Speaking the truth is what one does when they feel like this. Reach out to a loved one or ones. Be honest, open and truthful. What’s the worst that could happen? Nothing! Other than you feel better because you’ve let it out.
I visualised a balloon deflating and flying off in the distance when I sat and talked about it. As the tears rolled down my face, I just allowed myself to be with it all. It was ok, I was ok and I was going to be ok.
The next day, I went for my run. I always feel so at peace Especially when I run along the river here in Albury. It’s like everything that once was just dissipates. This is what it was like for me on Thursday.
Then I found myself just sitting in the sun and soaking up all that vitamin d. I had a peaceful moment to myself just breathing and allowing my inner calm and my thoughts to ground me and bring me back to the Here and now.
A shared cup of tea or coffee surrounding myself with like minded souls who love and appreciate me. Laughs, loving words spoken and stories shared with my friends. I did this too ❤️
My Husband and my children , taking time out to just be really present in their life and them in mine. Laughing, playing, snuggling on the lounge and just soaking up that love. Just enjoying the present.
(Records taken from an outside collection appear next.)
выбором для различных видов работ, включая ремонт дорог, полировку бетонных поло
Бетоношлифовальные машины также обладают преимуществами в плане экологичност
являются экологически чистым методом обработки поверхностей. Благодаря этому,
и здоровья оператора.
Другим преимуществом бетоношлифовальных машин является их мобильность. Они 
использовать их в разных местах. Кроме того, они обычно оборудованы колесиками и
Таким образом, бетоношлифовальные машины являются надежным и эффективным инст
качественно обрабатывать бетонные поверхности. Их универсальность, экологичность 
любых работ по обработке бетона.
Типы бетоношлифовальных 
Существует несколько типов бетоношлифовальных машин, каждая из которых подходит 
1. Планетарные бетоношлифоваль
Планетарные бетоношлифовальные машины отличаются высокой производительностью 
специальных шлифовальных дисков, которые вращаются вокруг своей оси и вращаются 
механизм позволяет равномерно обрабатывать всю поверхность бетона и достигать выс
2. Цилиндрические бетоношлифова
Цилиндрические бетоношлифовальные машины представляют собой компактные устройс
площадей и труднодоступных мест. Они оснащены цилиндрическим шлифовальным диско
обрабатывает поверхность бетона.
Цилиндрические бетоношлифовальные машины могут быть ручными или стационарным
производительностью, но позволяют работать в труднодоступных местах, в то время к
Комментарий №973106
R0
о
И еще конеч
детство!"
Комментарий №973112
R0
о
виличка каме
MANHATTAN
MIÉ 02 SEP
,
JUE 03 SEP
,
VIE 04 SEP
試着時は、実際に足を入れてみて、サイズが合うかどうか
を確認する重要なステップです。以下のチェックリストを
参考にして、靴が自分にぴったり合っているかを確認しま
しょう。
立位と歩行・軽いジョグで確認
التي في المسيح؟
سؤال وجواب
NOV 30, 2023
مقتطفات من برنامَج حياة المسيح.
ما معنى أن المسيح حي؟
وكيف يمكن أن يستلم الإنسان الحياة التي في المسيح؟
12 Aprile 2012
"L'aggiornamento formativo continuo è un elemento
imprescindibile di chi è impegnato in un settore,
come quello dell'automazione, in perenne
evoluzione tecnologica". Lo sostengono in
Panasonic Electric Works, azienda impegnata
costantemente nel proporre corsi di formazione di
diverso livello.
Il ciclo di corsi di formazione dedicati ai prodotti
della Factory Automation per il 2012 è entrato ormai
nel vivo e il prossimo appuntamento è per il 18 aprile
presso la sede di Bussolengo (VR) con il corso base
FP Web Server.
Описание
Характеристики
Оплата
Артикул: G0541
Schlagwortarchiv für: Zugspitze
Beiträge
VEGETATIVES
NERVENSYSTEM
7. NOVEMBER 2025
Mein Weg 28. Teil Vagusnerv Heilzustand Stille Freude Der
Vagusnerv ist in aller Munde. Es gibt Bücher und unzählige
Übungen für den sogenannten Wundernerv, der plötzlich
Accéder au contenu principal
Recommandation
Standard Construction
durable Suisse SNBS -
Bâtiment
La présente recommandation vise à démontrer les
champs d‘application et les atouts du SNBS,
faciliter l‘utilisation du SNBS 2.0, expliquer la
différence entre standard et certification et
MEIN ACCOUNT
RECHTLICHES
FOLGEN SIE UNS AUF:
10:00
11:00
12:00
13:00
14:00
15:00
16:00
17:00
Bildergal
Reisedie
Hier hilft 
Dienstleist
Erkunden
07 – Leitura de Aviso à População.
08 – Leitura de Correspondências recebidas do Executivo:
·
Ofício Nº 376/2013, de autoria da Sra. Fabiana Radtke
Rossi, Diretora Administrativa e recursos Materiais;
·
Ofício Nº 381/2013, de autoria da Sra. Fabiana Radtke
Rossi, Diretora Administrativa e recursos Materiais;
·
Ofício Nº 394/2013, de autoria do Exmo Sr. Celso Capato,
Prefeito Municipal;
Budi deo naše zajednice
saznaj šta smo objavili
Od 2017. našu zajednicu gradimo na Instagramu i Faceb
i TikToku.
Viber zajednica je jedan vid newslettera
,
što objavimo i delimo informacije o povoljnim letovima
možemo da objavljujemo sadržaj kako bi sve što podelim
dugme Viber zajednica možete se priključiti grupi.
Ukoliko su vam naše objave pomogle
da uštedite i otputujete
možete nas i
In the end, It won’t define me because I don’t let it. If it did, I wouldn’t be the women I am today. I have so much love for who I am, that’s why when I struggle it’s hard to bear because I don’t like how it feels. I’m not that women anymore. I’m strong, brave and courageous.
So it’s Friday night now. I’m indulging, having a red wine, chocolate and icecream. How do I feel? Exhausted but extremely proud that I pushed through it. I smashed my third Shadow RPM class for this week and it was my best ever. I submitted my assignment that I had to redo. I’ve continued to write each day in my book and I’ve juggled the life and struggles of a 24/7 mum, wife, life in between and Yeah The Big C too !
How?! Because I talked about it and I acknowledged it for what it was when it was happening. I didn’t let it consume me and I loved myself to know that I needed to reach out to those near and dear in my life.
My message was clear the other day as I ran and visualised. “You are an amazing , strong, intelligent and vibrant women who is on a path of self discovery change and inspiration. Be kind to yourself dear one because you are so loved more than you will ever know.”
To ALL those beautiful souls that were present in some form for me this week. I love you beyond words always ❤️
Thankyou for gently reminding me that I’m human.